La Commission de Bruxelles a averti mercredi qu'elle recourra à tous les instruments juridiques à sa disposition pour éviter que le déséquilibre provoqué par la «libéralisation asymétrique» des marchés de l'électricité et du gaz entre les Quinze ne profite à certaines entreprises publiques. La menace vise entre les lignes Electricité de France (EDF), qui a provoqué un tollé en tirant parti de sa situation de quasi-monopole dans l'Hexagone pour conquérir des marchés étrangers.

Les vingt commissaires européens ont consacré un débat long et animé à «l'ouverture asymétrique des marchés communautaires de l'énergie». Une discussion alimentée par une «note d'information» préparée par Mario Monti (concurrence) et Loyola de Palacio (énergie), dont il ressort que les distorsions de concurrence résultant des différents niveaux de libéralisation doivent être corrigées «de manière urgente». «La situation actuelle, précise le texte entériné par la Commission, n'est pas acceptable, dans la mesure où elle donne à certaines entreprises de l'UE un avantage compétitif significatif sur d'autres, en raison du simple fait que certains Etats membres ont choisi d'ouvrir leurs marchés plus rapidement que d'autres.»

Imposer l'intérêt général

La France est particulièrement visée. Elle s'oppose non seulement à l'ouverture totale des marchés de l'énergie à l'horizon 2005, proposée par la Commission. Mais en plus, elle s'en tient à la libéralisation minimale décidée en 1996 par les Quinze – 30% pour l'électricité et 20% pour le gaz –, alors que d'autres pays, à l'instar de l'Allemagne, ont pleinement ouvert leur marché à la concurrence. Sur le papier à tout le moins, Bruxelles reconnaissant que la libéralisation bute sur de nombreux obstacles réglementaires et techniques dans les pays totalement ouverts.

Mais comment empêcher une entreprise monopolistique d'asseoir sa suprématie en achetant des parts à l'étranger, comme EDF vient de le faire en acquérant 20% du conglomérat italien Montedison?

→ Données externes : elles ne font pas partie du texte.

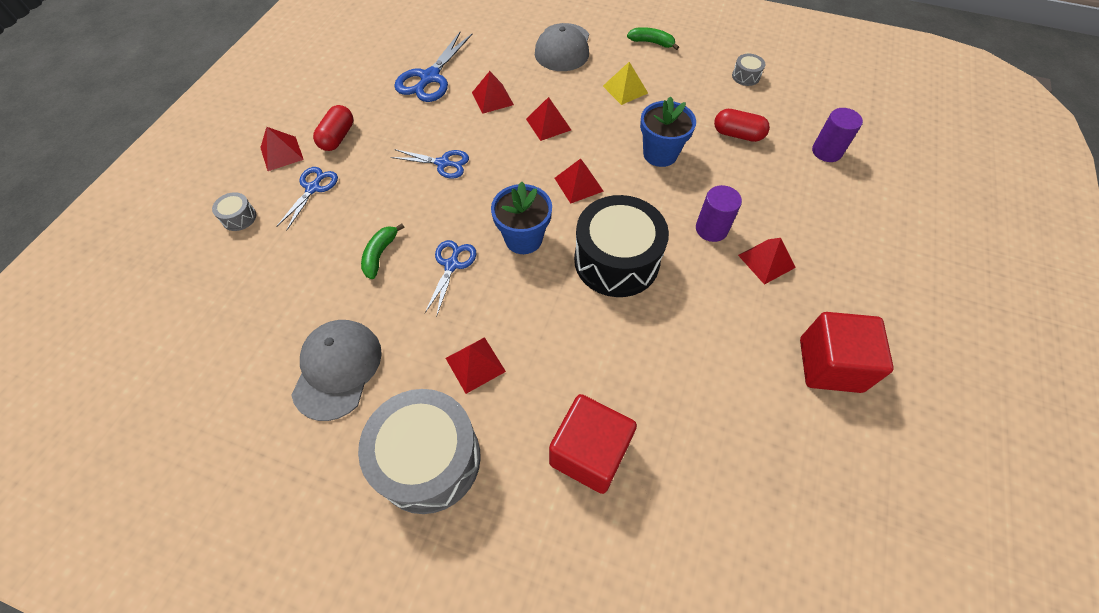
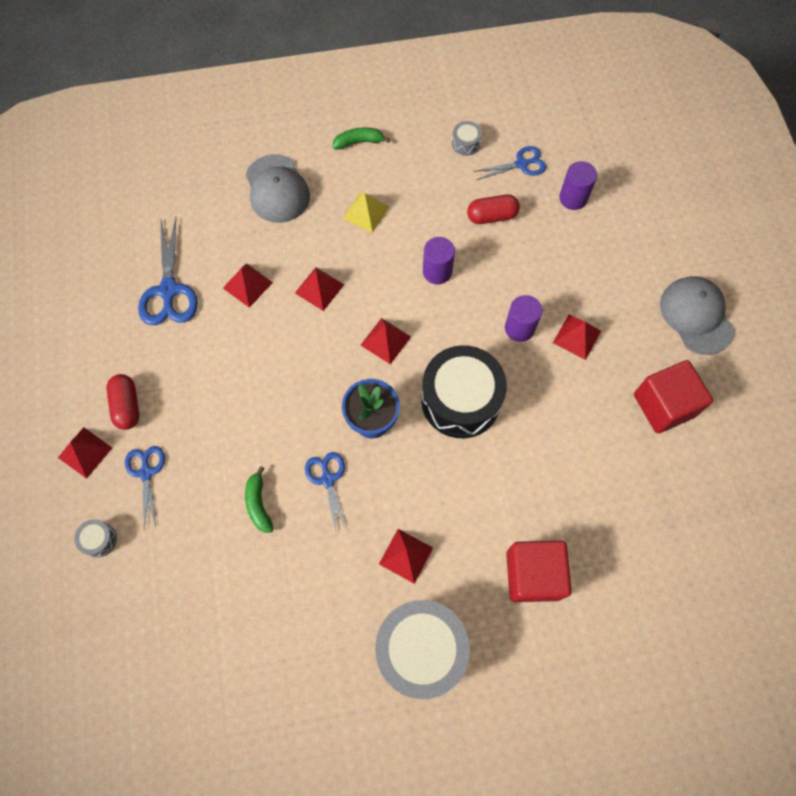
camera: 30 degrees left, 10 degrees up
(337, 369) = (298, 623): grey cap -> grey cap (696, 316)
(443, 163) = (250, 382): blue scissors -> blue scissors (521, 164)
(660, 154) = (437, 271): blue flower pot -> purple cylinder

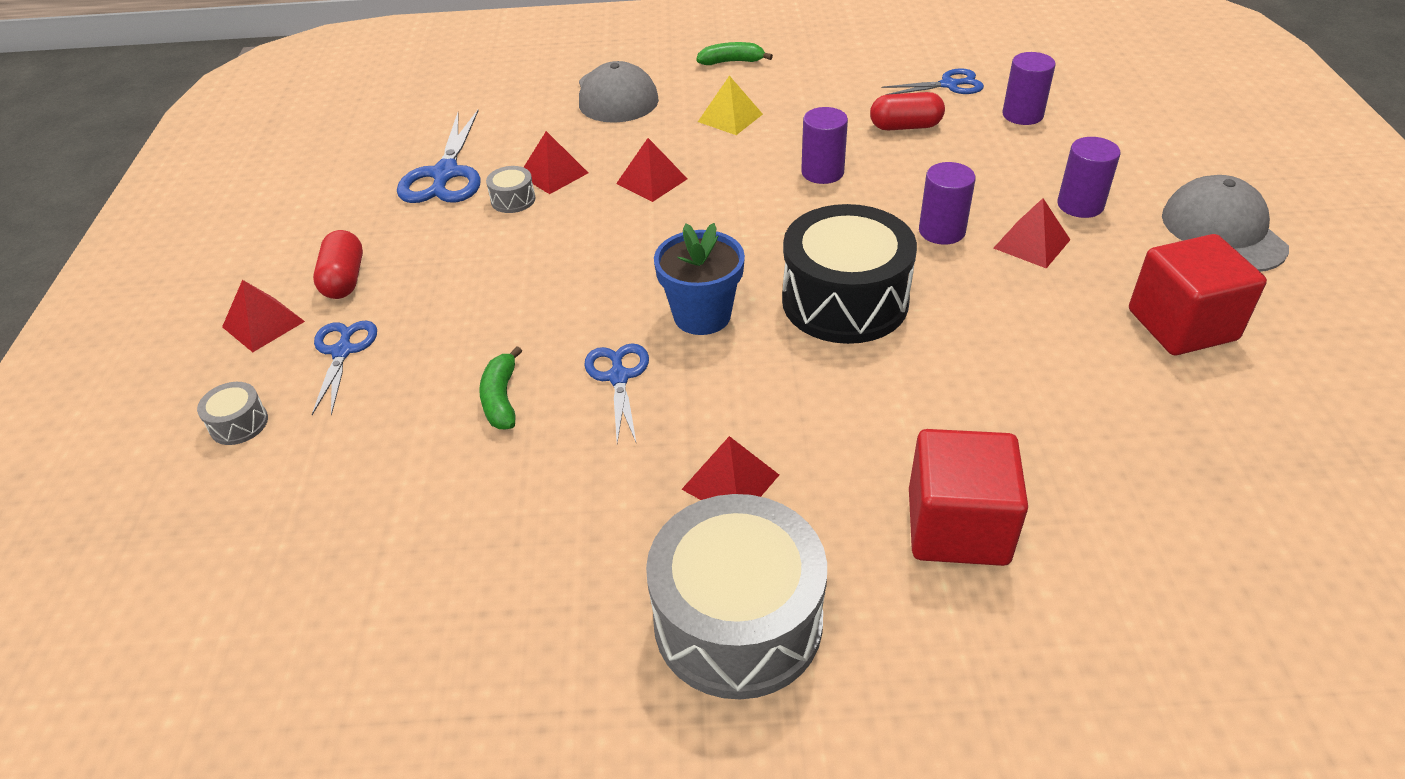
camera: 10 degrees right, 25 degrees down
(385, 341) = (737, 234): red pyramid -> none
(466, 143) = (874, 66): grey drum -> grey drum (513, 200)
(609, 295) = (1080, 205): none -> purple cylinder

En ouvrant totalement le marché à la concurrence, répond la Commission, sans se faire d'illusions: on voit mal la France changer son fusil d'épaule avant l'élection présidentielle de 2002.

Reste la piste de l'article 86 du Traité, qui permet à l'exécutif communautaire d'imposer une directive (loi) aux Etats membres si l'intérêt général l'exige. Le dispositif a été utilisé avec succès dans les années 90 pour forcer la libéralisation des télécoms. Bruxelles dit «envisager» d'y recourir de nouveau, pour l'énergie cette fois. Et pour ouvrir le marché français.